Como Diego le preguntase qué descubrimiento era ése, el loco explicó que se trataba nada menos que de parar el mundo, el pícaro mundo en que habitamos y que hasta que el día no ha cesado de rodar con perenne y vertiginoso volteo. Ese giro incesante -añadió el loco- es la causa de todos nuestros males y luchas. ¿Se concibe que existan paz, estabilidad, instituciones duraderas y próvidas, en un planeta desquiciado, precipitado en carrera insensata a través del espacio y sometido a una trepidación profunda que todo lo desmorona y lo hace polvo? ¿Es mucho que pasen y se desvanezcan los imperios, las civilizaciones, las grandezas y poderíos, si el mundo, epiléptico, agitado por perpetua convulsión, no puede evitar cubrirse de ruinas, destrozarse a sí propio, en el estéril y vano temblor que le consume?

El verdadero redentor de la Humanidad sería el que lograse fijar con clavos de diamante la esfera andariega y corretona, dándole la hermosa quietud, la serenidad del reposo, la grandeza de lo inmutable que ya por sí solo tiene algo de divino. Y ese redentor estaba allí: era él, indignamente sujeto entre cuatro paredes por los que no le comprendían, ni se daban cuenta de los beneficios del invento.

Y el loco desarrollaba su vasto plan, el sistema de poleas, pesos, compensaciones, tornillos y barras que habían de fijar, mal de su grado, al rebelde planeta, quitándole las ganas de hacer cabriolas…

-¡Con qué atención oía nuestro don Diego a ese demente! -observó el director, siempre bromista, cuando salieron del patio-. Hasta parece que se ha quedado meditabundo. ¿A que sí?

-En efecto -contestó Diego, alzando la cabeza-, le aseguro a usted que me ha dado qué pensar el hombre.

-¡Extraña manía! -advirtió uno de los que acompañaban a Diego, rico propietario muy rígido y neto en sus ideas-. Es el primer caso que veo.

Diego calló, y al día siguiente salió de Villantigua, despedido por entusiasta multitud que quiso vitorearle una vez más.

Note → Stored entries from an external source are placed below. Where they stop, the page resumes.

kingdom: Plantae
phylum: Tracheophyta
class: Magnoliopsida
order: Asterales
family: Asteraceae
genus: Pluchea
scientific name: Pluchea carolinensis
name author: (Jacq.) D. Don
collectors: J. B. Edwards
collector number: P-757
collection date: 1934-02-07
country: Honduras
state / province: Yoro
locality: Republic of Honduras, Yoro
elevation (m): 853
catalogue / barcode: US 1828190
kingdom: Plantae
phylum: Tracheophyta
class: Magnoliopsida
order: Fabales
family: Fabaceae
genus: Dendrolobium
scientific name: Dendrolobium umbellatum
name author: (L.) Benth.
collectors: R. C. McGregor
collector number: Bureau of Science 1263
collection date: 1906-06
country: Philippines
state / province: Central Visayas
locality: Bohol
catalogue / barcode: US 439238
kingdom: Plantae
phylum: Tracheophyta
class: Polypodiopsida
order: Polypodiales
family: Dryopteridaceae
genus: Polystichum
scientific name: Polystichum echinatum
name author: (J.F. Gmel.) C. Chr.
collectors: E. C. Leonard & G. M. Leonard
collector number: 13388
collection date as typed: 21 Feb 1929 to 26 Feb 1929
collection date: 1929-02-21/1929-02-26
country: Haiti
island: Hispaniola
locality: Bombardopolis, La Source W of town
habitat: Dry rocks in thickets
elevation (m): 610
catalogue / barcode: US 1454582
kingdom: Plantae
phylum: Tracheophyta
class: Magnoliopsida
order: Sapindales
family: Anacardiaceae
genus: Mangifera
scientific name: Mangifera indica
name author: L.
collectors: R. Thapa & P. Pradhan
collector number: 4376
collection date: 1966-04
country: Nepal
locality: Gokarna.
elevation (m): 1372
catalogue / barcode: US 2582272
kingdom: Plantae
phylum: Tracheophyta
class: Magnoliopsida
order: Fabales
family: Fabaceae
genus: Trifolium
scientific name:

Honda y amarga fue la decepción que padecieron los villantigüenses o villantigüeños aquel invierno mismo, cuando se reunieron las Cortes. ¡Diego Fortaleza, el propio Diego, el Niño de Plata, el adalid del pasado, apostató, reconociendo lo presente, deponiendo su actitud quijotesca y noble, envainando su fulgurante espada de arcángel exterminador, y dedicándose exclusivamente a una campaña de moralidad administrativa, raquítico fin de tan brillantes esperanzas! La Voz del Empíreo le excomulgó, y La Santa Maldición fue más lejos, pues le supuso vendido al Gobierno por un plato de lentejas viles. En Villantigua se organizó un comité numeroso, sin más programa que el de silbar a Diego Fortaleza cuando aporte otra vez por allí, ¡que no aportará el muy Judas!

La única persona que aún habla bien de Diego es el director del manicomio, porque el joven diputado le envió varias cajas de soberbios Londres, con encargo de ofrecer una al loco que ha descubierto la manera de parar el mundo.